Cryptocurrency Regulation
VerifyInvestor.com
Crypto is a brand new industry, and like most upstart industries it has been prone to great peaks and even some valleys. So, naturally, it’s garnered a lot of attention. Some people like Mark Cuban think it’s the future, while others, like Charlie Munger, think it’s a total scam.
Sophisticated investors like these, who are thought of as knowledgeable about the economy and financial markets, and who generally do thorough research to understand the situation before deciding how to invest, stand on both sides of the argument.
The term “sophisticated investor” is a general term used to broadly define a knowledgeable, high-net-worth investor, unlike “accredited investor,” which is a legal term. By accredited investor definition, this is someone who meets precise requirements based on SEC guidelines to participate in Regulation D offerings. However, accredited investors may also have a high net worth and a substantial knowledge base with which they invest.
Like cryptocurrency, accredited investing is a relatively new field, only made possible through the JOBS Act, which was signed into law in 2012.
Regardless of your status as an investor, cryptocurrency has likely piqued your interest. Perhaps enough to invest.
One thing skeptics point out and that investors in crypto need to be aware of is the regulation surrounding it. Wherever you are in the world, countries are putting regulations in place that will impact future crypto prices.
Here’s what you need to know:
There’s a new bill on the floor of the U.S. senate. Senator Gillibrand and Senator Cynthia Lummis proposed a new bill in June that outlines a plan to regulate crypto. The regulations would include tax requirements on digital assets and stricter requirements for stablecoins. It also categorizes digital assets as commodities, which would put the Commodity Futures Trading Commission (CFTC) in charge of overseeing them. However, this is up for debate.
Regulations would put consumer protections in place and make crypto assets more transparent. This could attract institutional investors, who haven’t yet invested in crypto due to its high level of risk, to finally join the crypto sphere.
If this happens, experts speculate that regulation could be a good thing for crypto as investments from large firms could stabilize prices.
And stability is currently what crypto needs to attract more investors and survive. Since its high point in November of 2021, crypto has lost more than half of its market value. Coins, including Bitcoin, are continuing to fall in price with no end in sight.
Not only that, but reports of scams, theft, and fraud involving new coins, crypto wallets, NFTs, and the like occur nearly every day. This, combined with falling prices, has made investing in crypto far less enticing than it was just one year ago.

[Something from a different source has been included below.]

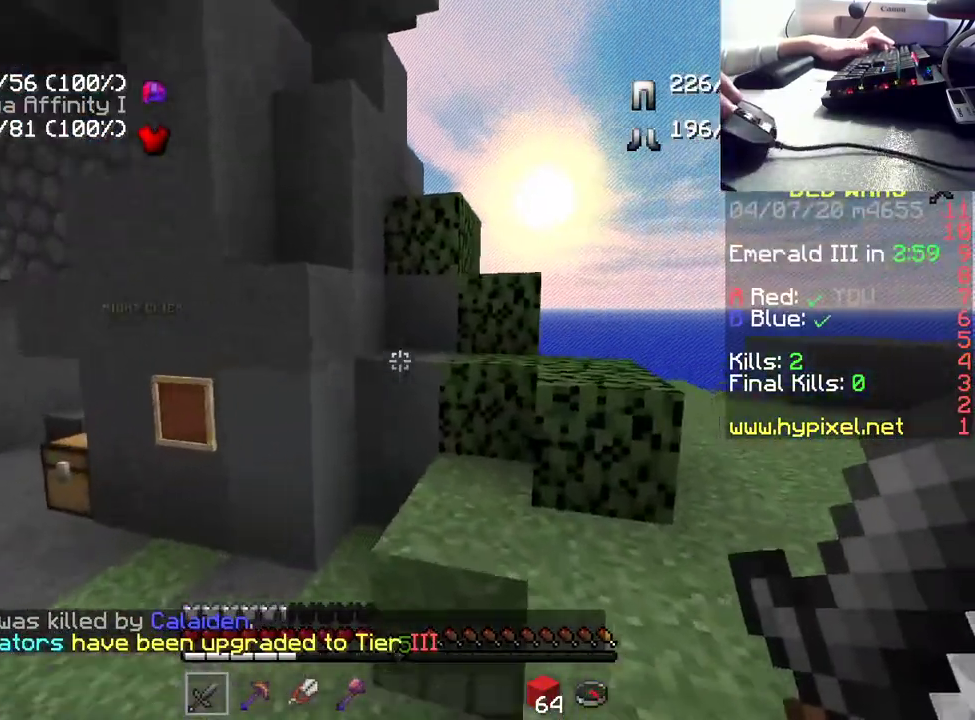
{"keys": ["d", "w"], "mouse": [], "events": [[117, "d", "down"], [167, "space", "down"], [417, "space", "up"]]}
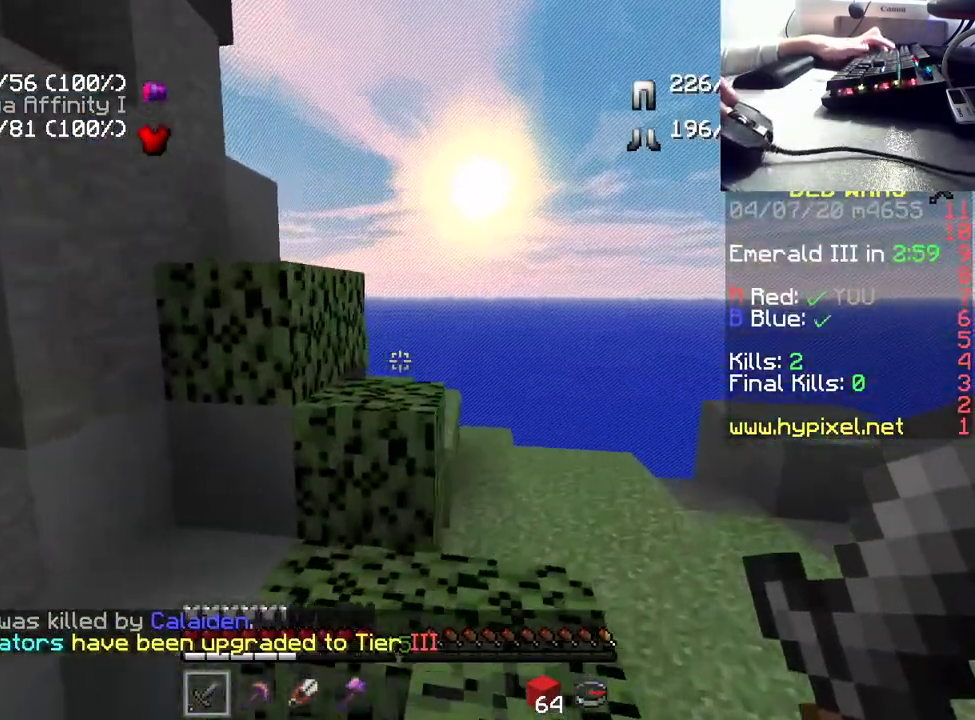
{"keys": ["w"], "mouse": [], "events": [[17, "d", "up"], [100, "space", "down"], [333, "space", "up"]]}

The regulations in the U.S. are not yet signed into law, and they aren’t the only piece of the puzzle. Other countries are also moving to regulate crypto sooner rather than later, while some countries have banned it entirely. However, as home to the largest number of crypto mining activities, exchanges, and investors, the regulations the U.S. puts in place in the coming months are likely to be a guide for the globe.